Work order: Return the whole listing unchanged. Drop the images.

Data to process:

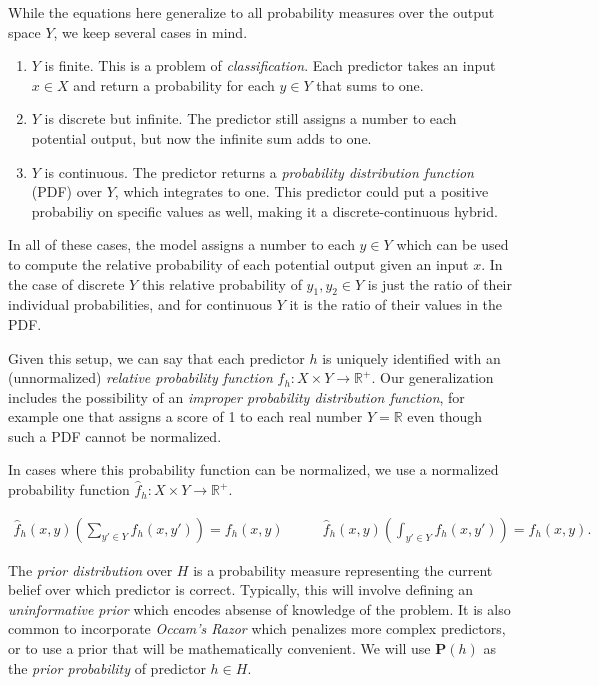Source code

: \documentclass[twoside]{article}
\begin{document}
While the equations here generalize to all probability measures over the output space \(Y\), we keep several cases in mind.
\begin{enumerate}
	\item \(Y\) is finite. This is a problem of \textit{classification}. Each predictor takes an input \(x \in X\) and return a probability for each \(y \in Y\) that sums to one.
	\item \(Y\) is discrete but infinite. The predictor still assigns a number to each potential output, but now the infinite sum adds to one.
	\item \(Y\) is continuous. The predictor returns a \textit{probability distribution function} (PDF) over \(Y\), which integrates to one. This predictor could put a positive probabiliy on specific values as well, making it a discrete-continuous hybrid. 
\end{enumerate}

In all of these cases, the model assigns a number to each \(y \in Y\) which can be used to compute the relative probability of each potential output given an input \(x\). In the case of discrete \(Y\) this relative probability of \(y_1, y_2 \in Y\) is just the ratio of their individual probabilities, and for continuous \(Y\) it is the ratio of their values in the PDF. 

Given this setup, we can say that each predictor \(h\) is uniquely identified with an (unnormalized) \textit{relative probability function} \(f_h: X \times Y \rightarrow \mathbb{R}^+\). Our generalization includes the possibility of an \textit{improper probability distribution function}, for example one that assigns a score of 1 to each real number \(Y=\mathbb{R}\) even though such a PDF cannot be normalized.

In cases where this probability function can be normalized, we use a normalized probability function \(\hat{f}_h: X \times Y \rightarrow \mathbb{R}^+\).

\begin{align}
\label{eq:normalized_probability_model}
\hat{f}_h(x, y)\left(\sum_{y' \in Y} f_h(x,y')\right)=f_h(x, y) &
\qquad\hat{f}_h(x, y)\left(\int_{y' \in Y} f_h(x,y')\right)=f_h(x, y).
\end{align}

The \textit{prior distribution} over \(H\) is a probability measure representing the current belief over which predictor is correct. Typically, this will involve defining an \textit{uninformative prior} which encodes absense of knowledge of the problem. It is also common to incorporate \textit{Occam's Razor} which penalizes more complex predictors, or to use a prior that will be mathematically convenient. We will use \(\mathbf{P}(h)\) as the \textit{prior probability} of predictor \(h \in H\).
\end{document}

Answer:
Source code

: \documentclass[twoside]{article}
\begin{document}
While the equations here generalize to all probability measures over the output space \(Y\), we keep several cases in mind.
\begin{enumerate}
	\item \(Y\) is finite. This is a problem of \textit{classification}. Each predictor takes an input \(x \in X\) and return a probability for each \(y \in Y\) that sums to one.
	\item \(Y\) is discrete but infinite. The predictor still assigns a number to each potential output, but now the infinite sum adds to one.
	\item \(Y\) is continuous. The predictor returns a \textit{probability distribution function} (PDF) over \(Y\), which integrates to one. This predictor could put a positive probabiliy on specific values as well, making it a discrete-continuous hybrid. 
\end{enumerate}

In all of these cases, the model assigns a number to each \(y \in Y\) which can be used to compute the relative probability of each potential output given an input \(x\). In the case of discrete \(Y\) this relative probability of \(y_1, y_2 \in Y\) is just the ratio of their individual probabilities, and for continuous \(Y\) it is the ratio of their values in the PDF. 

Given this setup, we can say that each predictor \(h\) is uniquely identified with an (unnormalized) \textit{relative probability function} \(f_h: X \times Y \rightarrow \mathbb{R}^+\). Our generalization includes the possibility of an \textit{improper probability distribution function}, for example one that assigns a score of 1 to each real number \(Y=\mathbb{R}\) even though such a PDF cannot be normalized.

In cases where this probability function can be normalized, we use a normalized probability function \(\hat{f}_h: X \times Y \rightarrow \mathbb{R}^+\).

\begin{align}
\label{eq:normalized_probability_model}
\hat{f}_h(x, y)\left(\sum_{y' \in Y} f_h(x,y')\right)=f_h(x, y) &
\qquad\hat{f}_h(x, y)\left(\int_{y' \in Y} f_h(x,y')\right)=f_h(x, y).
\end{align}

The \textit{prior distribution} over \(H\) is a probability measure representing the current belief over which predictor is correct. Typically, this will involve defining an \textit{uninformative prior} which encodes absense of knowledge of the problem. It is also common to incorporate \textit{Occam's Razor} which penalizes more complex predictors, or to use a prior that will be mathematically convenient. We will use \(\mathbf{P}(h)\) as the \textit{prior probability} of predictor \(h \in H\).
\end{document}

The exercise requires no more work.